While we owe these studies much of our cumulated knowledge on the subject, they have contributed very little to shed light on what accounts for parties’ strategies online. Most of these studies have been descriptive (Newell, 2001; March, 2004; Vaccari, 2007; Lusoli et. al., 2008; Small, 2008). A few have systematically attempted to relate observed differences in party behavior online to explanatory variables (Norris, 2003; Gibson & Römmele, 2003; Padro-Solanet & Cardenal, 2008; Sudulich, 2009; Bastien, 2009; Foot et al. 2009; Chadwick & Anstead, 2009). But even those that have attempted to provide explanations (por exemple, Norris, 2003; Padro-Solanet & Cardenal, 2008; Sudulich, 2009) have not explained why factors such as party ideology, size and organization might affect party strategies online. In short, an integrated theory accounting for party behavior online is missing in this literature.

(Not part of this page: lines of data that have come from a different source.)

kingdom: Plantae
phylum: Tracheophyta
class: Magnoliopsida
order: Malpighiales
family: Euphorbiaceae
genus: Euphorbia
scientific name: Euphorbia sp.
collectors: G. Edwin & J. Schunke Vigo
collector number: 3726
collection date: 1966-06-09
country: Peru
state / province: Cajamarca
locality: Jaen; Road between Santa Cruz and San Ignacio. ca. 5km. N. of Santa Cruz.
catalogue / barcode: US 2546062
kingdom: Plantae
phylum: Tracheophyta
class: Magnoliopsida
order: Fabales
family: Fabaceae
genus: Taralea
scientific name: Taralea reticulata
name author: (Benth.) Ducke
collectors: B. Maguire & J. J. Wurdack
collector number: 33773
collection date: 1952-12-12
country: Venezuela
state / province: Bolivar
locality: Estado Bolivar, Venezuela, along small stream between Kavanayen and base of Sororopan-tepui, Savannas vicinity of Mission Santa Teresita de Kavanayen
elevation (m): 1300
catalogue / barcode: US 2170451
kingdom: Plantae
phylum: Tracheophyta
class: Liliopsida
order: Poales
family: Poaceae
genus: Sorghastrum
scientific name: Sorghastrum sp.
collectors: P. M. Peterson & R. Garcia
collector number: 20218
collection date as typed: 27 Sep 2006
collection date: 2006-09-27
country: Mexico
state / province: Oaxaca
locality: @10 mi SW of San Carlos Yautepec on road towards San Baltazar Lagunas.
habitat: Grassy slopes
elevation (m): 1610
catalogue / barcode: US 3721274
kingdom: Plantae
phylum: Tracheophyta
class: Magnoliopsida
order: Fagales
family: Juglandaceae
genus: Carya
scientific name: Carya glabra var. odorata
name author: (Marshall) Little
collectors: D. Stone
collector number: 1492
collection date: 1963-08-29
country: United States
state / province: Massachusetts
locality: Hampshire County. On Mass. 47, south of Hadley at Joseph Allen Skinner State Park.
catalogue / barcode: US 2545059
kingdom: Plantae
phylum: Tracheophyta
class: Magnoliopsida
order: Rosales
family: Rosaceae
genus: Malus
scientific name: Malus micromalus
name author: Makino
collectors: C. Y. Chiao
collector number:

This chapter represents a first attempt to build an integrated theory accounting for party behavior online. Drawing on assumptions from the rational choice model about party motivations and behavior, an integrated framework accounting for party strategies online is proposed. To start building this theory I depart from the assumption that parties have one overriding goal: to maximize electoral support. Parties may have other goals, but I argue that maximizing support is their one overriding goal. In this sense, this study departs from others (Römmele, 2003; Gibson & Römmele, 2003; Sudulich, 2007) that attempt to explain party behavior online according to different party goals.2

Assuming that parties’ goal is to maximize political support, the question that follows is: how are parties using the internet to further this goal? Are parties fully exploiting the new media to mobilize political support? And if they are or they are not, what accounts for their different strategies online? To start thinking about this question I use a cost-benefit approach and argue that parties will exploit the internet for political mobilization when the expected benefits of this decision overweight the costs. A key argument of this chapter is that using the new media to mobilize support may have costs for parties by interfering with their communication and organization strategies. Parties that are large, in the opposition, non-ideological or highly cohesive, and with small bureaucracies are in an advantage to compete for additional votes and support through the Internet. Hence, holding other factors constant, these parties will be expected to use the internet more intensively to mobilize support than parties that are ideological and have large extra-parliamentary organizations.